I say “eventually” because almost every hot tub has just a little foam and it’s usually completely harmless. But if you’re allowing it to build up and not keeping your chemicals in check, it can definitely harbor some germs.
And even before there’s anything to worry about with the foam, it’s still pretty unsightly and can leave a buildup that’s hard to clean. Plus, who wants to soak in other people’s filth?
Or even your own, for that matter!
How much foam is normal?
Almost every hot tub will have some foam, especially around the edges. It’s just pretty much unavoidable.
But if there’s more than an inch or so of it, you’ll probably want to address it. This is when it can start to carry germs.
How do I stop my hot tub from foaming?
If you have a problem with foam in your hot tub, there are some things you can do to fix it.
First things first, check your chemical levels with your regular testing kit. Make sure they’re in these ranges:
Total alkalinity (TA): 100-120 parts per million (ppm)
Chlorine: 1.0-3.0 ppm
Calcium hardness: 100-250 ppm
If you need to raise or lower the pH or TA levels, use an increaser or decreaser according to the package directions, then retest to see if they’re balanced out. Repeat this process until your chemicals are in range.
If the sanitizer levels are low, add more to get it in the proper range.
If the calcium hardness level is too high, there are not a lot of options other than to drain the water and start over.
After adjusting your chemicals, it’s always a good idea to clean your filters well. This usually just requires a quick spraying off with a hose unless it’s really dirty.
A quicker fix for the foam is to add an antifoaming agent or defoamer to the water. Most products only require a few drops to dissolve the foam within 24 hours.

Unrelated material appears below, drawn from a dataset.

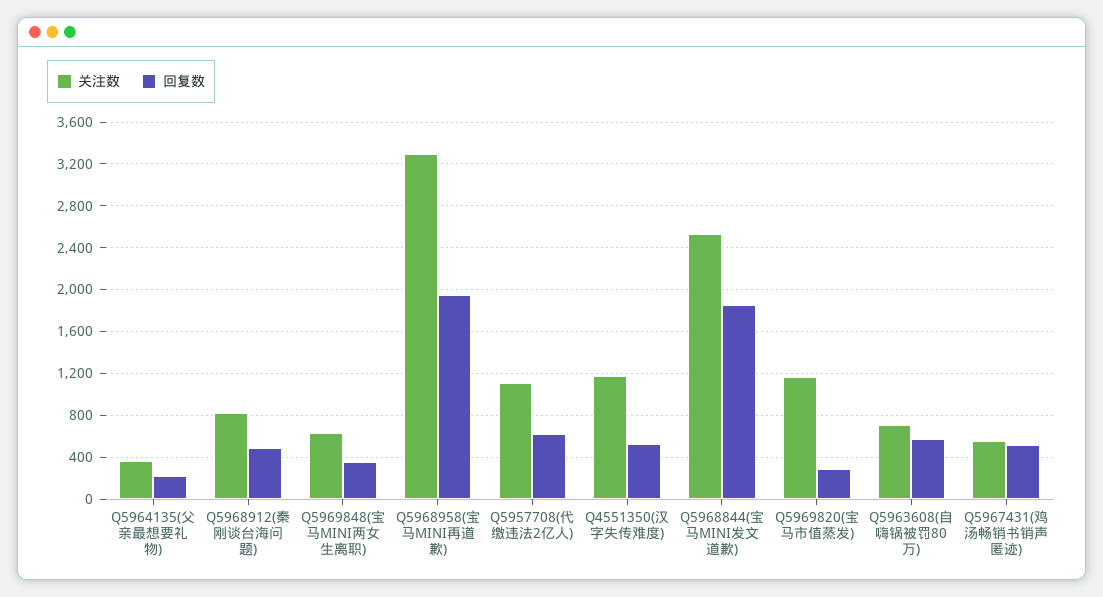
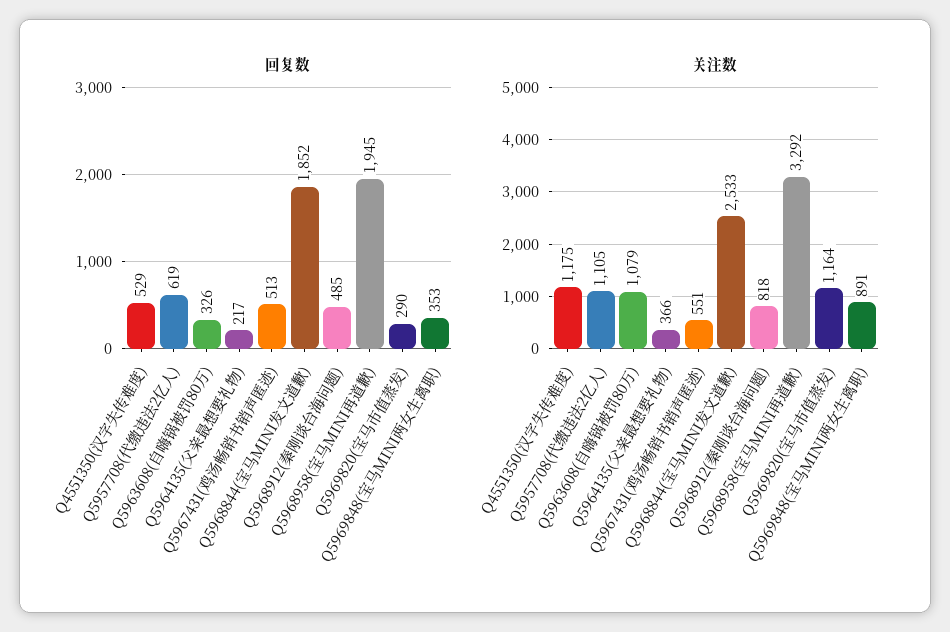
关注数, Q5969848(宝马MINI两女生离职): 600 -> 891
关注数, Q5963608(自嗨锅被罚80万): 700 -> 1079
回复数, Q5963608(自嗨锅被罚80万): 600 -> 326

Lastly, the perfect way to get rid of foam in a hot tub is to drain the water, clean the tub and start all over with fresh water. You can read more about that here, but here’s the basic rundown:
Flush the lines
Disconnect the power source
Drain the hot tub
Clean the filter
Clean the hot tub interior
Refill the hot tub
Turn the power back on
Add your chemicals
6 Tips to Prevent Hot Tub Foam in the Future
The best way to prevent any problems, including foam, is to test your chemicals regularly. This will ensure that your pH and calcium hardness levels are balanced so you’re not getting deposits or buildup in the tub.

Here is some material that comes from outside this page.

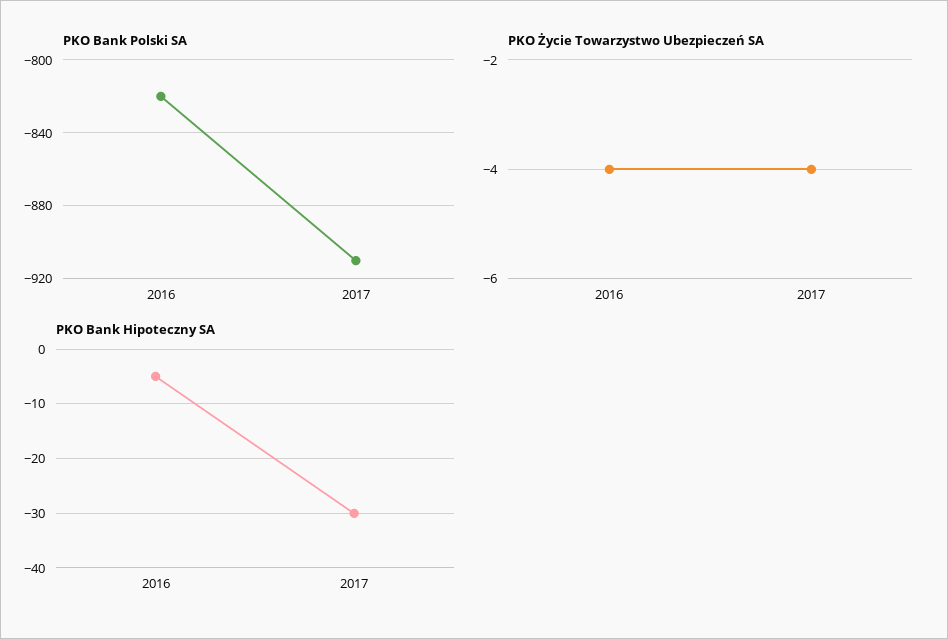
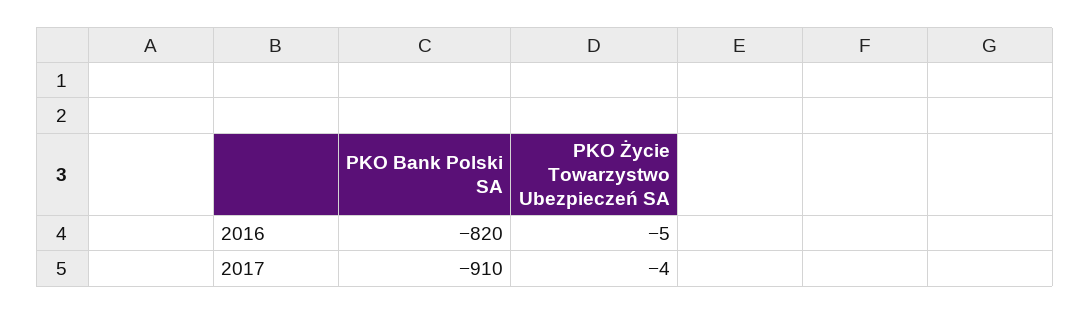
PKO Życie Towarzystwo Ubezpieczeń SA, 2016: -4 -> -5
PKO Bank Hipoteczny SA, 2016: -5 -> none
PKO Bank Hipoteczny SA, 2017: -30 -> none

Additionally, though, there are a few other tips that will keep that nasty foam at bay.
Shower before getting in the hot tub.
If you can get everyone on board with this practice, you’ll have an easier time keeping beauty product buildup out of the water. Of course, you’ll also have to make sure you don’t add lotion or sunscreen before hopping in.
Keep your head out of the water.
Same principle here. If you can keep your head above water, you’ll keep out hairspray, face creams, and makeup.
Keep drinks out of the water.
Spilled drinks in the water can cause buildup, especially anything sugary or heavy.
Don’t use fabric softener on swimsuits.
Wash swimsuits with mild detergent and hang to dry. Fabric softener and other chemicals can leach out into the hot tub water.
Rinse off swimsuits before entering.
If your suit’s been laying around or if you haven’t just washed it, rinse it off with fresh water before getting into the pool with it.
Rinse off your hot tub accessories.
Cute little floating cup holders, waterproof speakers, and water pillows are all great to have. But if they’ve been laying around outside, they can accumulate dirt or debris that can build up in the water.
To wrap it up, hot tub foam is a preventable but typically harmless occurrence. But it’s important to keep it under control to avoid potential cleaning problems.
Of course, as we always say, prevention is the best remedy for anything pertaining to hot tubs or pools (or life!). So, stay on top of your weekly maintenance chores like testing your chemicals and cleaning out debris.
And when you notice a small problem cropping up, take care of it right away. If you never let things get out of hand, you’ll spend a lot less time working and a lot more time soaking.